Audio Commentary for Man About Town – Film historians Paul Anthony Nelson and Lee Zachariah share this commentary. They provide an overview of Jack Benny’s life and career. Though he’s largely forgotten today, they remind us that he was huge in pop culture from 1932 to 1965, first on radio and later television. He hosted the Oscars when it was broadcast on radio. Playing the violin miserably was part of Benny’s professional persona, though he did study the instrument seriously for years. He dropped out of school at age 16 and created a solo act playing the violin in vaudeville houses. He later incorporated comedy during a stint entertaining fellow servicemen in the navy. Dorothy Lamour was a band singer who went to Hollywood but initially did not break into movies. She had her own radio show, eventually got a test at Paramount, and was signed when she was 21. The Jungle Princess made her a star immediately. Her unique appearance was responsible for her being cast in exotic roles and she became known as “the sarong girl.” Though Gracie Allen was supposed to star in Road to Singapore, the first of the road movies, ultimately the role went to Lamour, who became a fixture in the series for many years. Man About Town takes place in London but was shot entirely in California. Eddie “Rochester” Anderson and Phil Harris, regulars from Benny’s radio show, are prominent in the cast. Anderson had a significant role, a sassy manner with Benny, and a story line of his own at a time when Black performers were relegated to minor parts as servants. While nominally following orders, Rochester mostly does as he pleases, driving the boss’ car on his own errands, smoking the boss’ cigars, and offering endless contradictions and sarcasm.

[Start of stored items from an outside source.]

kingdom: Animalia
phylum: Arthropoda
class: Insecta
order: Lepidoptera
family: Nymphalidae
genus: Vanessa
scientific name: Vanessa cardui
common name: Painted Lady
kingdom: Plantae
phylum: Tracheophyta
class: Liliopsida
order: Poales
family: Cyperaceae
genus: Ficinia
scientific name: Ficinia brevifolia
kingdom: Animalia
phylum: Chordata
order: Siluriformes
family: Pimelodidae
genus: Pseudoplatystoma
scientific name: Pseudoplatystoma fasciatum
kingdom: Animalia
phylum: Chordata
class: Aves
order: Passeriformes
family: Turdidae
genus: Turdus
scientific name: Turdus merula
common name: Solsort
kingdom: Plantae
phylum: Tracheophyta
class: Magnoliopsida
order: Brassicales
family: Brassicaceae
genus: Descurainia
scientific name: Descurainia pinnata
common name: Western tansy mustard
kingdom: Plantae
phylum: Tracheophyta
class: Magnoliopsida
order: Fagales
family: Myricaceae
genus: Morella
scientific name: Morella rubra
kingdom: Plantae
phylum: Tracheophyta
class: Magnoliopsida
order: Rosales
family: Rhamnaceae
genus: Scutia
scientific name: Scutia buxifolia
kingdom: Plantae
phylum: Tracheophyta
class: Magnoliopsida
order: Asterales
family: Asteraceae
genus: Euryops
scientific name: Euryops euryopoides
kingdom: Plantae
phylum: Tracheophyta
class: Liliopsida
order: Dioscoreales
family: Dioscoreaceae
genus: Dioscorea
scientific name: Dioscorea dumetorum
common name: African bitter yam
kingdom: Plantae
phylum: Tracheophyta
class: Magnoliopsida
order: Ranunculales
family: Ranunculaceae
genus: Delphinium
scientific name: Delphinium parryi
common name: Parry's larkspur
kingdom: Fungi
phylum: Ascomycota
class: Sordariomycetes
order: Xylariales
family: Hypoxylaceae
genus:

Though hardly a comedy classic as the title of the collection declares, Man About Town holds up better than Artists and Models. Both pictures offer viewers a chance to experience Jack Benny. Neither film captures fully the persona Benny conveyed on radio and television. Both use slight comic plots to string together disparate song and dance numbers in an attempt to broaden their audiences.